男は自分というものに、今まで自信を持ったことがなかった。自分のすることにいつも正解はなく、自分という人間が自分であるからには、どの行動もすべて不正解だった。髪の毛は目が被るまで伸ばし、自分という者の中身が悟られないように口調は敬語で、人から距離を置き、調子に乗らぬよう、傲慢な人間にならぬように努めた。なのでもとより、発表の場というのがとても苦手だった。学生時代はもちろんのこと、社会に出てからも、満足に自分をさらけ出したことがない。人の目が怖かった。彼はそういった恐怖を感じるとき、なぜか自分の額が熱くなる。まるで、彼の額におっきなニキビができているかのように。額は髪で隠れているし、誰からも見られていないはずなのに、誰かがきっと見ていて、自分が額が熱くなって悶えているのを嘲笑っている、そんな気がしてくる。

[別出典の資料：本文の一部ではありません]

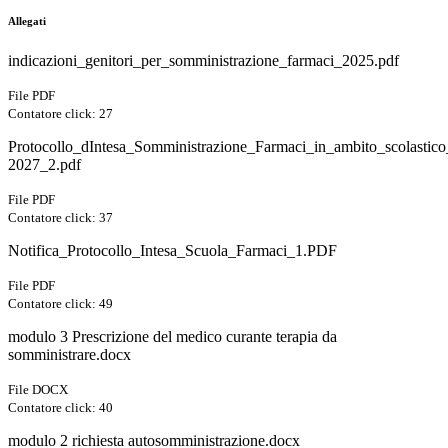
Allegati
indicazioni_genitori_per_somministrazione_farmaci_2025.pdf
File PDF
Contatore click: 27
Protocollo_dIntesa_Somministrazione_Farmaci_in_ambito_scolastic
2027_2.pdf
File PDF
Contatore click: 37
Notifica_Protocollo_Intesa_Scuola_Farmaci_1.PDF
File PDF
Contatore click: 49
modulo 3 Prescrizione del medico curante terapia da
somministrare.docx
File DOCX
Contatore click: 40
modulo 2 richiesta autosomministrazione.docx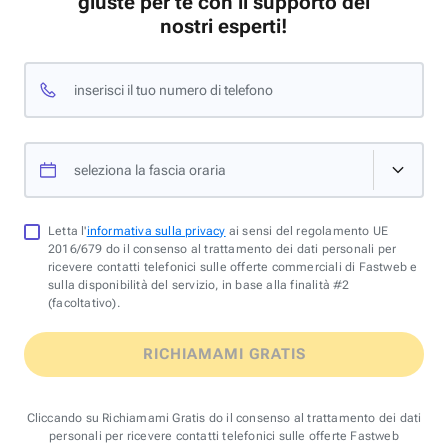
giuste per te con il supporto dei
nostri esperti!
inserisci il tuo numero di telefono
seleziona la fascia oraria
Letta l'
informativa sulla privacy
ai sensi del regolamento UE
2016/679 do il consenso al trattamento dei dati personali per
ricevere contatti telefonici sulle offerte commerciali di Fastweb e
sulla disponibilità del servizio, in base alla finalità #2
(facoltativo).
RICHIAMAMI GRATIS
Cliccando su Richiamami Gratis do il consenso al trattamento dei dati
personali per ricevere contatti telefonici sulle offerte Fastweb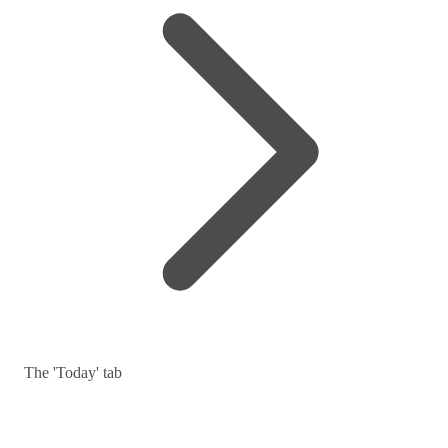
The 'Today' tab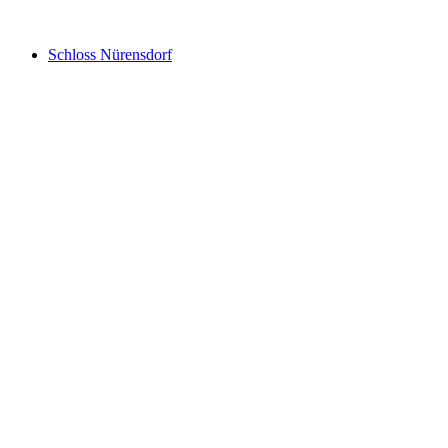
Schloss Nürensdorf
Schloss Nürensdorf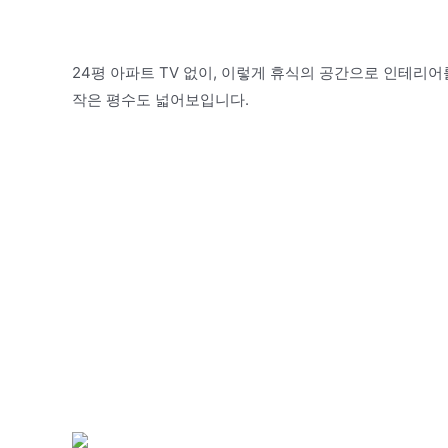
24평 아파트 TV 없이, 이렇게 휴식의 공간으로 인테
작은 평수도 넓어보입니다.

それがなぜか、今となって起こった。バス停も9つ目を過ぎて、もう四分の三のところに差し掛かっている。だが、彼はその大きくてどうしようもない懸念を誰かが知っていて、自分を責め立ててくる、そんな気がした。男は、その丸まった背中をもっと丸めて、10駅目のバス停で降りた。すると、痛みはぴたりとやんだ。あぁ、またダメかと、男は思う。周りに、人はいなかった。その頃の月は、雲に隠れ、どんな表情をしているのか、悟られぬようにしていた。
家に帰ると、男は疲労でベットに倒れこんでしまった。今日の食事は抜いても大丈夫だろうと、そう思った。
彼は夢から目を覚ます。大丈夫、今日こそは決心した。鏡で、自分の顔を見る。髪は短く、目がはっきりと出ている。自分の目がまるで夢のように、嘘みたいにキリッとしている。朝ごはんはいつものとは違って和食。新しい歯ブラシを出して、辛い歯磨き粉で歯を磨く。大丈夫。大丈夫。スーツを着こなし、背中は伸ばす。外に出ると、太陽は口角を存分に上げ、彼を見守っていた。
早歩きで9分、大きな懸念の前に立つ。今日は子供は外に出ていない。大丈夫。大丈夫。玄関の前に立って。小さな爆弾を、箱とリボンでかわいく装飾した爆弾を。そっと置く。10歩下がって左を向き、まっすぐ会社のほうに進む。キリッとした顔で、まるであの子の夢に出てきていた、ヒーローのように。後ろから爆発音がするのを聞いて、あの子供の喜ぶ顔を想像する。きっと、さぞ喜んでいるだろう。
そんないいにおいのする夢を、男は食べることができなかった。